Ed Brubaker's run on "Uncanny X-Men" has been disappointing thus far. Easily the weakest of his Marvel work, his "Uncanny X-Men" has failed to develop any significant characterization, and even when the ideas and plotting have been ambitious, they have never, ultimately, amounted to much.
But issue #500 feels like a fresh start.
If you missed Brubaker's previous issues, it doesn't seem to matter much. With "Uncanny X-Men" #500, we aren't just getting an anniversary issue, we're getting a new direction and a new sensibility. It's very much like the old Chris Claremont direction, of course, because that's the core of this franchise, but Brubaker and new collaborator Matt Fraction revitalize the team in this issue. They establish a new status quo -- the X-Men in San Francisco, inviting all of the remaining mutants to come and join them -- and they take the classic anti-mutant sentiment and spin it in a postmodern direction.
In this story, Brubaker and Fraction don't give us angry mobs or racist politicians. Instead, we get conceptual artist Guy DeMonde who installs a "Celebration of Mutant Kitsch" exhibit in downtown San Francisco, complete with decommissioned Sentinel robots. One of the great panels from issue #500 shows the reaction of various X-Men to the news of the exhibit. Angel is enraged by the artist's irresponsible use of "twenty-foot-tall death machines," the Beast is offended, saying, "Genocidal robots no more artful than an A-bomb." But Emma Frost's reaction? She's perhaps the most angry, but her anger is based on aesthetic grounds: "Banal, predictable 'shock schlock,'" she says, "that was passe in New York ten years ago." I've never seen a more perfect encapsulation of what makes Emma different from the rest of the team. It's great.
This issue also helps clarify what was missing from Brubaker's previous issues (other than Fraction, who is a more-than-welcome-addition to the series): a grand threat. When Magneto appears, blending in, at first, with the costumed visitors to the "Mutant Kitsch," he not only recalls the best of the classic X-Men stories, but his threatening presence reminds us of how long this series has run without a great villain. And the lack of such a strong antagonist has softened the team over the past couple of years, leading them on adventures into space, and in the sewers, and around the world, like a bunch of directionless little rodents. The X-Men have been scurrying around the borders of the Marvel Universe for too long, this issue seems to say, and now that Magneto has returned, they have something to stand and fight against besides some kind of vague mutant loathing.

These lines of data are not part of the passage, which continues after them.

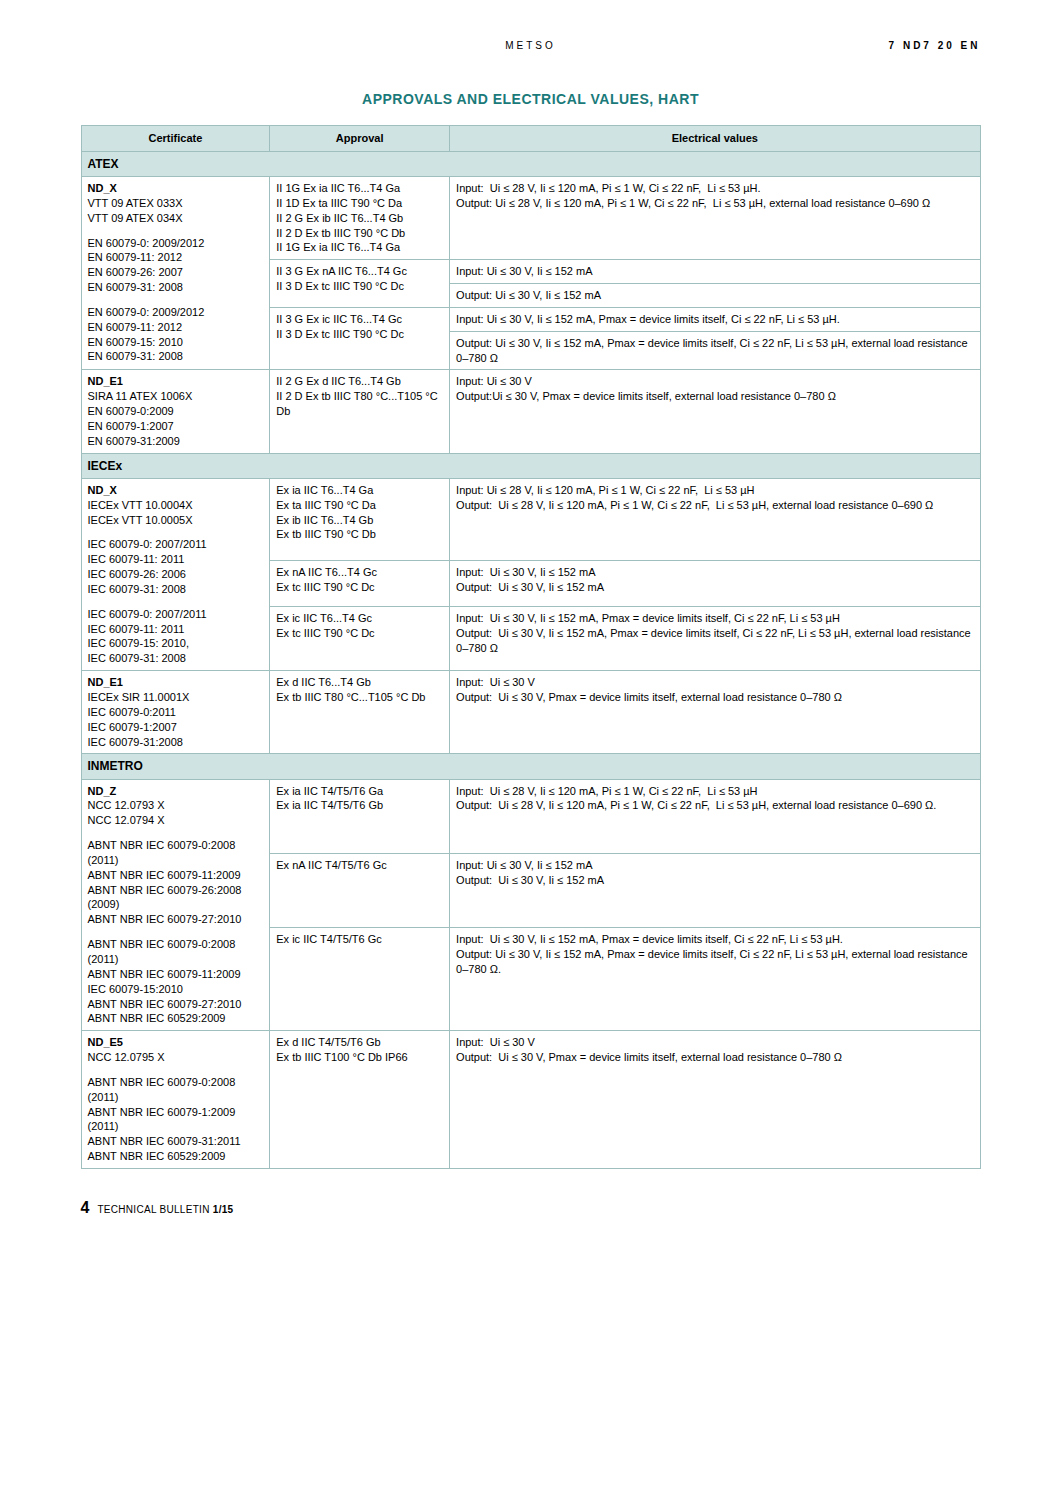METSO 7 ND7 20 EN
APPROVALS AND ELECTRICAL VALUES, HART
| Certificate | Approval | Electrical values |
| --- | --- | --- |
| ATEX |
| ND_X VTT 09 ATEX 033X VTT 09 ATEX 034X EN 60079-0: 2009/2012 EN 60079-11: 2012 EN 60079-26: 2007 EN 60079-31: 2008 EN 60079-0: 2009/2012 EN 60079-11: 2012 EN 60079-15: 2010 EN 60079-31: 2008 | II 1G Ex ia IIC T6...T4 Ga II 1D Ex ta IIIC T90 °C Da II 2 G Ex ib IIC T6...T4 Gb II 2 D Ex tb IIIC T90 °C Db II 1G Ex ia IIC T6...T4 Ga | Input: Ui ≤ 28 V, Ii ≤ 120 mA, Pi ≤ 1 W, Ci ≤ 22 nF, Li ≤ 53 µH. Output: Ui ≤ 28 V, Ii ≤ 120 mA, Pi ≤ 1 W, Ci ≤ 22 nF, Li ≤ 53 µH, external load resistance 0–690 Ω |
| II 3 G Ex nA IIC T6...T4 Gc II 3 D Ex tc IIIC T90 °C Dc | Input: Ui ≤ 30 V, Ii ≤ 152 mA |
| Output: Ui ≤ 30 V, Ii ≤ 152 mA |
| II 3 G Ex ic IIC T6...T4 Gc II 3 D Ex tc IIIC T90 °C Dc | Input: Ui ≤ 30 V, Ii ≤ 152 mA, Pmax = device limits itself, Ci ≤ 22 nF, Li ≤ 53 µH. |
| Output: Ui ≤ 30 V, Ii ≤ 152 mA, Pmax = device limits itself, Ci ≤ 22 nF, Li ≤ 53 µH, external load resistance 0–780 Ω |
| ND_E1 SIRA 11 ATEX 1006X EN 60079-0:2009 EN 60079-1:2007 EN 60079-31:2009 | II 2 G Ex d IIC T6...T4 Gb II 2 D Ex tb IIIC T80 °C...T105 °C Db | Input: Ui ≤ 30 V Output:Ui ≤ 30 V, Pmax = device limits itself, external load resistance 0–780 Ω |
| IECEx |
| ND_X IECEx VTT 10.0004X IECEx VTT 10.0005X IEC 60079-0: 2007/2011 IEC 60079-11: 2011 IEC 60079-26: 2006 IEC 60079-31: 2008 IEC 60079-0: 2007/2011 IEC 60079-11: 2011 IEC 60079-15: 2010, IEC 60079-31: 2008 | Ex ia IIC T6...T4 Ga Ex ta IIIC T90 °C Da Ex ib IIC T6...T4 Gb Ex tb IIIC T90 °C Db | Input: Ui ≤ 28 V, Ii ≤ 120 mA, Pi ≤ 1 W, Ci ≤ 22 nF, Li ≤ 53 µH Output: Ui ≤ 28 V, Ii ≤ 120 mA, Pi ≤ 1 W, Ci ≤ 22 nF, Li ≤ 53 µH, external load resistance 0–690 Ω |
| Ex nA IIC T6...T4 Gc Ex tc IIIC T90 °C Dc | Input: Ui ≤ 30 V, Ii ≤ 152 mA Output: Ui ≤ 30 V, Ii ≤ 152 mA |
| Ex ic IIC T6...T4 Gc Ex tc IIIC T90 °C Dc | Input: Ui ≤ 30 V, Ii ≤ 152 mA, Pmax = device limits itself, Ci ≤ 22 nF, Li ≤ 53 µH Output: Ui ≤ 30 V, Ii ≤ 152 mA, Pmax = device limits itself, Ci ≤ 22 nF, Li ≤ 53 µH, external load resistance 0–780 Ω |
| ND_E1 IECEx SIR 11.0001X IEC 60079-0:2011 IEC 60079-1:2007 IEC 60079-31:2008 | Ex d IIC T6...T4 Gb Ex tb IIIC T80 °C...T105 °C Db | Input: Ui ≤ 30 V Output: Ui ≤ 30 V, Pmax = device limits itself, external load resistance 0–780 Ω |
| INMETRO |
| ND_Z NCC 12.0793 X NCC 12.0794 X ABNT NBR IEC 60079-0:2008 (2011) ABNT NBR IEC 60079-11:2009 ABNT NBR IEC 60079-26:2008 (2009) ABNT NBR IEC 60079-27:2010 ABNT NBR IEC 60079-0:2008 (2011) ABNT NBR IEC 60079-11:2009 IEC 60079-15:2010 ABNT NBR IEC 60079-27:2010 ABNT NBR IEC 60529:2009 | Ex ia IIC T4/T5/T6 Ga Ex ia IIC T4/T5/T6 Gb | Input: Ui ≤ 28 V, Ii ≤ 120 mA, Pi ≤ 1 W, Ci ≤ 22 nF, Li ≤ 53 µH Output: Ui ≤ 28 V, Ii ≤ 120 mA, Pi ≤ 1 W, Ci ≤ 22 nF, Li ≤ 53 µH, external load resistance 0–690 Ω. |
| Ex nA IIC T4/T5/T6 Gc | Input: Ui ≤ 30 V, Ii ≤ 152 mA Output: Ui ≤ 30 V, Ii ≤ 152 mA |
| Ex ic IIC T4/T5/T6 Gc | Input: Ui ≤ 30 V, Ii ≤ 152 mA, Pmax = device limits itself, Ci ≤ 22 nF, Li ≤ 53 µH. Output: Ui ≤ 30 V, Ii ≤ 152 mA, Pmax = device limits itself, Ci ≤ 22 nF, Li ≤ 53 µH, external load resistance 0–780 Ω. |
| ND_E5 NCC 12.0795 X ABNT NBR IEC 60079-0:2008 (2011) ABNT NBR IEC 60079-1:2009 (2011) ABNT NBR IEC 60079-31:2011 ABNT NBR IEC 60529:2009 | Ex d IIC T4/T5/T6 Gb Ex tb IIIC T100 °C Db IP66 | Input: Ui ≤ 30 V Output: Ui ≤ 30 V, Pmax = device limits itself, external load resistance 0–780 Ω |
4 TECHNICAL BULLETIN 1/15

This issue ends with a gang of violent racists, hitting the streets with bats and hammers with masks and a group name that will make old X-Men fans smile. Or shudder.
I haven't discussed the art at all, but it's part Greg Land and part Terry Dodson and it's exactly what you'd expect. Land's Photoshopping leads to a few distracting moments, like on page four, when Emma Frost's hand is pasted on at an impossibly awkward angle, but his Magneto-and-the-Sentinels vs. the X-Men scenes are astounding. And when Dodson's work appears, although significantly different in appearance than Land's, it keeps the narrative momentum racing along.
"Uncanny X-Men" may yet devolve into too much Claremont pastiche, but Brubaker and Fraction seem to have a handle on how to take legacy of the past and push it forward with a bit of irony and a lot of enthusiasm. If you dropped this title months ago, of if you haven't looked at in years, issue #500 is the perfect place to start reading.
I know I'm excited about where this comic is headed.